バードウォッチングツアー専門の旅行会社「ワイバード」バードガイドの森山です。
今日はハリーポッターで有名になったシロフクロウのお話です。「シロフクロウ?動物園で見た、見た!」という声が聞こえてきそうですが、「野生」のシロフクロウを「自然の中で」見ないと気が済まないのが、バードウォッチャーという人達なのですね。
「野生」のシロフクロウ、実は日本でも記録のある鳥です。でも、やってくるのは主に冬でほとんどが北海道、いるのは海岸や原野など広くて探しにくい場所、来ても1羽の事が多い、とどめは日本には滅多にやってこない。と、観察難易度がとんでもなく高い鳥です。北極圏で繁殖する鳥ですから難易度が高いのは当たり前。でも、難易度が高い鳥、珍しい鳥、数の少ない鳥ほど見たくなるのもバードウォッチャーの心理です。言わば憧れの鳥ですね。
昨年末から今年にかけて、この憧れのシロフクロウが全米各地に大挙して飛来しました。一説には数千羽という単位だそうですが・・・。理由は定かではありませんが、昨シーズンのレミング(タビネズミ)の数が多かったことでシロフクロウのヒナが多く育ち、個体数が爆発的に増加したのではないか、と推測されています。カナダ、バンクーバーにも11月中旬から飛来が始まりました。バンクーバーでの越冬記録は5年ぶり、12月初めで31羽という数は10数年ぶりのことだそうです。日本からも大勢のバードウォッチャーが憧れの鳥を求めて出かけて行きました。
「ワイバード」でも先月バンクーバーツアーが催行されました。元々シロフクロウの飛来とは関係なく2月下旬に予定していたものですが、憧れの鳥飛来とあってボルテージが上がります。今年この季節に行けば、シロフクロウが見られることは十中八九間違いないところですが、見るまでは安心できないのもバードウォッチャー心理。「ひょっとしたら、我々が現地に行く日の前日に全部飛び去ってしまうのではないか?」なんて事を真剣に心配するのです。

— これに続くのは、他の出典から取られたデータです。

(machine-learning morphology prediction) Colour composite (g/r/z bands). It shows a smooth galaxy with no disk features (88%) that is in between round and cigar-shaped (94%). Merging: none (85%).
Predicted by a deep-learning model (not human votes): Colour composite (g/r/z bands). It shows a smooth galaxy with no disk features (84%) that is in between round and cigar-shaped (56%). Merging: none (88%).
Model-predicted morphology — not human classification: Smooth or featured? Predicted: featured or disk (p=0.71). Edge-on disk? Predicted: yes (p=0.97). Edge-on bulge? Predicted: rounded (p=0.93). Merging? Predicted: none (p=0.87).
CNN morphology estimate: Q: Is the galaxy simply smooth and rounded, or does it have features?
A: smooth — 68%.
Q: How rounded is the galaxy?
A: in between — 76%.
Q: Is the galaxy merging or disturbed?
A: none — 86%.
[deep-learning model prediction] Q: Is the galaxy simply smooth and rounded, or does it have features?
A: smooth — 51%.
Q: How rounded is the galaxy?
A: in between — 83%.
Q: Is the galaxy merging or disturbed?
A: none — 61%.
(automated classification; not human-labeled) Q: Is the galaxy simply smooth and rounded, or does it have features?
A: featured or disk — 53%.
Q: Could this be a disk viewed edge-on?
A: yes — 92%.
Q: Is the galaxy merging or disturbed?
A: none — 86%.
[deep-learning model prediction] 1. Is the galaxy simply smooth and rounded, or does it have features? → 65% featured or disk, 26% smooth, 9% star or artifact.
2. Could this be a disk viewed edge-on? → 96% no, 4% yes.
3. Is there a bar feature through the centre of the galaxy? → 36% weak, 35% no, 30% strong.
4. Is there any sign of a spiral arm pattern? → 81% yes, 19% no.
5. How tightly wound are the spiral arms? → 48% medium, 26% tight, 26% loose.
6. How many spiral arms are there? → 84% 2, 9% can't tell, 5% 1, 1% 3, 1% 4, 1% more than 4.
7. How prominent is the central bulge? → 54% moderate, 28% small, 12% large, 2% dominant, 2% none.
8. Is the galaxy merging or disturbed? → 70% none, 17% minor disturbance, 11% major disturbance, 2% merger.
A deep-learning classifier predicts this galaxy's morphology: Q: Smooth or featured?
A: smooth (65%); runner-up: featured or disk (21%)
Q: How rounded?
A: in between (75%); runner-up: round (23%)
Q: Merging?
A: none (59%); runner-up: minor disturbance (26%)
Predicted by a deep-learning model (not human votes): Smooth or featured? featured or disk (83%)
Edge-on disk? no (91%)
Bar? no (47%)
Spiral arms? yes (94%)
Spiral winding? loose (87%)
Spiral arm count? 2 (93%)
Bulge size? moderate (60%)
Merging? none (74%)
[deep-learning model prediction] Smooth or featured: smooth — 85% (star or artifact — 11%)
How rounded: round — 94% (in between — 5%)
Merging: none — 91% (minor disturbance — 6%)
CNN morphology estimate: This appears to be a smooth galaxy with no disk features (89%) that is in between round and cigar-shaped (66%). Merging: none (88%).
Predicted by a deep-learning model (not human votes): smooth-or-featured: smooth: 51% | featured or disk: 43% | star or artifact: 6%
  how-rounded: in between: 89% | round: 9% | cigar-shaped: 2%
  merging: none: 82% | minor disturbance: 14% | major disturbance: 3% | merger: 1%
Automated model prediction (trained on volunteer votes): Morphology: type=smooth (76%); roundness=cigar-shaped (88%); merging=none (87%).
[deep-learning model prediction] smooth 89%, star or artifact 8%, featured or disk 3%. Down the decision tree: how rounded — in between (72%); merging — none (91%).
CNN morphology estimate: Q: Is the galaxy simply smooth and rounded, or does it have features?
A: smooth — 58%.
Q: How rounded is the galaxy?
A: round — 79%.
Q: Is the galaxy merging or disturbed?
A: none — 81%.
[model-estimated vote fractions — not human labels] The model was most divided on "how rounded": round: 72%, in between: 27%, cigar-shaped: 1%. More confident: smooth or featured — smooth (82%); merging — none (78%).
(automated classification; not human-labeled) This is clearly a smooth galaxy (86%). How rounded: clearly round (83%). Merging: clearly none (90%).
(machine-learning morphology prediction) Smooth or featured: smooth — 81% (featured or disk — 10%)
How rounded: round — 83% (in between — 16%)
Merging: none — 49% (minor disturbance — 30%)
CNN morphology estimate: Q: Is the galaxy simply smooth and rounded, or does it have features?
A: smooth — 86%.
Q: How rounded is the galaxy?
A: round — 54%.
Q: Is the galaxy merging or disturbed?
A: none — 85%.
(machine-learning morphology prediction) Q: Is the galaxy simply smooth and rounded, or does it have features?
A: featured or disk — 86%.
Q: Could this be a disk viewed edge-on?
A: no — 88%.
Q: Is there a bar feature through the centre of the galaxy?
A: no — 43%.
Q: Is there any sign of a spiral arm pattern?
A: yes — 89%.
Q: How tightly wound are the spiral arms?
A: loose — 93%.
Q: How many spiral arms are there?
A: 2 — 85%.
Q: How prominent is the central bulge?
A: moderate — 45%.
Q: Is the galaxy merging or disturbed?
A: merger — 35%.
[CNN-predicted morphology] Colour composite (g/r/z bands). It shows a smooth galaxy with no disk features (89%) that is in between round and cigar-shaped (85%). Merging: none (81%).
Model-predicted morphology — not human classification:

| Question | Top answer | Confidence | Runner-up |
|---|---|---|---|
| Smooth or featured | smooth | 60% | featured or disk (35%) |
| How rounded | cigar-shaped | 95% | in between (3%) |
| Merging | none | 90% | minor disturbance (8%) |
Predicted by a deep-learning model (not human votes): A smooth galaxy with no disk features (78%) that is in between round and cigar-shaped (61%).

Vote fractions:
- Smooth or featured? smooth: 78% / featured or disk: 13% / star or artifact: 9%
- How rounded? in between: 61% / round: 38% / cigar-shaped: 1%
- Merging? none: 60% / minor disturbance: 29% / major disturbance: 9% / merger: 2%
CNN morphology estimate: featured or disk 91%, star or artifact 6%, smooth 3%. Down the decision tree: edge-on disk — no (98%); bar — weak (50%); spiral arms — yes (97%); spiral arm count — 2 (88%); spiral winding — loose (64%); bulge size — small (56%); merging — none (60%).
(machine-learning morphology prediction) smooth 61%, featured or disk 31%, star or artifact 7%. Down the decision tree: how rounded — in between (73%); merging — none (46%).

2月19日夕刻に成田を飛び立った飛行機は現地時間19日朝、バンクーバー空港へ到着。現地ガイドと合流して、真っ先にシロフクロウのいるポイントに急ぎます。海岸に連なる原野に小さな子供ほどの大きさの白い頭が見えました。待望のシロフクロウです。普通はこんなに簡単に見つかると拍子抜けするところですが、だれも文句は言いません。憧れの鳥との出会いに一瞬魔法にかかったかのごとく立ち尽くします。しばらくして魔法が解けると望遠鏡での観察や、写真撮影が始まります。
翌日は場所を変えて総数28羽がいるというポイントへ。シロフクロウは昼間も狩りをすることはありますが、大体は地面でおとなしく休んでいます。バードウォッチャーやカメラマンが動くと多少は顔を動かしたりしますが、大抵は平気です。野生の鳥は警戒心が強いものですが、近くの遊歩道を大勢の人が犬を連れて散歩しているのに、ビクともしません。バンクーバーに住む人と鳥、日本では考えられない信頼関係が、私には何よりも魔法としか思えませんでした。